Descontando lo que hay de bravata inocua en las baladronadas
socialistas, sería insensato quien quisiera ignorar el peligro
verdadero que el socialismo representa. Dos años de gobierno
omnímodo han convertido las Casas del Pueblo en arsenales y han
permitido al socialismo conocer libremente los resortes con que el
Estado cuenta para defenderse. Hasta la penetración en esos resortes
ha sido intentada y, en parte, conseguida por el socialismo.
Este, ahora, queriendo que se le perdonen las injusticias que hizo
sufrir cuando mangoneaba, a las demás agrupaciones obreras, lanza a
los cuatro vientos la invitación al "frente único". Todos
los obreros –dicen los socialistas– han de unirse para llevar a
cabo la revolución social.
Puestas así las cosas, los primeros a quienes hay el deber de
avisar es a los obreros. ¡Cuidado, obreros, con los apóstoles de la
"revolución social"! ¡En guardia contra los
políticos!" Todo el que quiera movilizar las masas sindicales
para fines políticos debe ser mirado como sospechoso. Los Sindicatos
son los instrumentos de ataque y de defensa del proletariado en tanto
no concluya la lucha de clases. Pero los que invitan a los Sindicatos
a salirse de su cauce propio aspiran a encaramarse sobre los
trabajadores organizados con propósitos bien ajenos a la clase
obrera.
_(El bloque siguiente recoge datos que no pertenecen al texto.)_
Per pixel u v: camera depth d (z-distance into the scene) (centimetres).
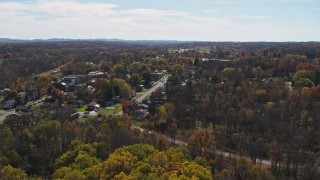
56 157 15862
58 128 18300
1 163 14238
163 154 12731
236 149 17888
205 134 17175
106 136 17062
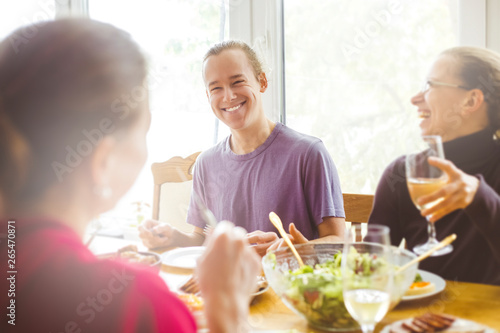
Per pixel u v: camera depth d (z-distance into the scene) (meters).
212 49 1.55
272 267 0.83
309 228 1.48
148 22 2.29
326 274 0.78
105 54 0.48
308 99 1.94
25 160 0.47
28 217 0.48
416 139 1.73
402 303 0.86
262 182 1.53
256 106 1.55
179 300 0.50
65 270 0.47
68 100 0.47
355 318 0.67
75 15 0.51
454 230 1.23
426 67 1.68
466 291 0.90
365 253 0.69
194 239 1.53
Piensen los obreros cuánto mejor avenidos han estado los
ministros socialistas con los grandes monopolios y con la alta banca,
que diligentes en deparar a los mismos obreros las ventajas prometidas
cuando solicitaron sus votos.
Pero las que necesitan, en esta hora, más apremiante advertencia
son las clases acomodadas.
¡Ay de ellas si no saben separar estas dos cosas: movimiento
obrerista e intento revolucionario!
En cuanto a lo primero, queda todavía muchísimo por hacer. No es
tolerable que nadie viva en paz mientras para millones de semejantes
nuestros la vida elemental, mínima, puramente el pan y el mísero
albergue, es poco menos que un azar, puesto en peligro casi cada
jornada. Debemos ir pensando en que una comunidad bien regida no puede
considerar a los obreros como una clase con la cual se regatea desde
el Poder, sino como una de las unidades integrantes del común destino
de la Patria. Antes que nada, de una vez, hay que proporcionar a todos
cuantos conviven en un pueblo un mínimum humano y digno de
existencia. Y esto no por limar las uñas al peligro revolucionario,
sino porque es profundamente justo.
Mas la revolución que tenemos a la vista es otra cosa. Eso ya no
es el movimiento obrero, sino el intento de asalto del Poder por
gentes políticas rencorosas y odiosas, algunas que tienen tan poco
que ver con los obreros, como Azaña y Casares Quiroga. Estas gentes,
por un afán satánico de desquite, están pactando incluso con los
separatistas de toda especie. Su rencor vale más que España; poco
importa para ellos que España se hunda o se destroce con tal de ver
satisfecho su rencor.
Contra tales gentes no puede haber cuartel. Son la antipatria y el
antiespíritu. La ferocidad materialista, seca, inhumana y despiadada.
¡Todos contra ellos!
Pero ¡ay otra vez si las clases acomodadas quieren poner en juego,
como únicos estímulos antirrevolucionarios, su comodidad, su
egoísmo y su nostalgia de perdidos privilegios! Frente a la
antipatria, hecha mito actuante, no puede alzarse más que la empresa
limpia de la Patria. La Patria sin segunda idea, con todo lo que tiene
de directamente atractivo, pero, justamente, con todo lo que exige de
abnegado. La Patria de todos, no la de los privilegiados. La Patria
fuerte y unida, militante y justa. La que soñamos para el esfuerzo y
para la muerte los que formamos en la Falange.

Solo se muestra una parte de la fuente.